Definitely add triclopyr to reduce damage to the fescue. FYI, your fescue will be stunted and yellowed. Maybe do an iron app at some point. Also, this mix should be sprayed once a month for the growing season of the bermuda and will take multiple years of doing this and it may not eradicate all the bermuda. Topramezone is more effective and also should be mixed with triclopyr but I'm not sure you'll like the cost of that one... Or, consider doing a renovation...

Having done this myself, I feel the Fluazifop and Triclopyr mix isn't a great solution. To me, it seems that this just stunts the bermuda with the idea to keep it stunted all summer and hope you get some winter kill. This will definitely take many years but the drawback is the fescue looks yellow and doesn't grow much. You end up with a terrible looking lawn for years. Topramezone really is a much better choice. Of course, cost is a big factor here. I would just consider doing a renovation. Of course, go ahead and try it first before resorting to more drastic measures but just so you know what you are getting into...


----------



## ForsheeMS (May 21, 2018)

@Suburban Jungle Life is dead on from my experience. Not sure what the climate is like in San Diego but here in the southeast we usually start getting into the high 80's and some 90's by June and temps don't begin dropping until late September. With this weather you only get maybe 2 apps in spring and another app or two in the fall. Nowhere near enough to get the bermuda under control. Definitely add Triclopyr to the mix and I've found the ester formula seems to work better.

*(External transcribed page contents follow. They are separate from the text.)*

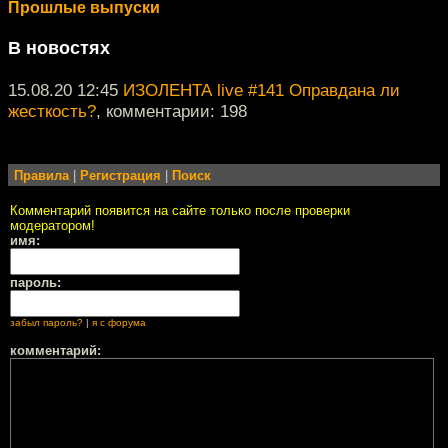
Прошлые выпуски
В новостях
15.08.20 12:45
ИЗОЛЕНТА live #141 Оправдана ли
жесткость?
, комментарии: 198
Правила
|
Регистрация
|
Поиск
Комментарий появится на сайте только после проверки
модератором!
имя:
пароль:
забыл пароль?
|
я с форума
комментарий:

On the other hand, if your climate doesn't get past the mid 80's through the summer continuous apps during the bermuda growing season might work but will likely take two to three years to eliminate the nasty weed. You could also bump up the rates a little in cooler weather. It will yellow the fescue but it should recover.


----------



## fescue_fan (Oct 16, 2018)

yes..topramezone's cost is a big factor


----------



## drenglish (Jun 22, 2018)

In what conditions would fusilade not hurt a Fescue turf?


----------



## Greendoc (Mar 24, 2018)

Applied extremely accurately and under cooler conditions.


----------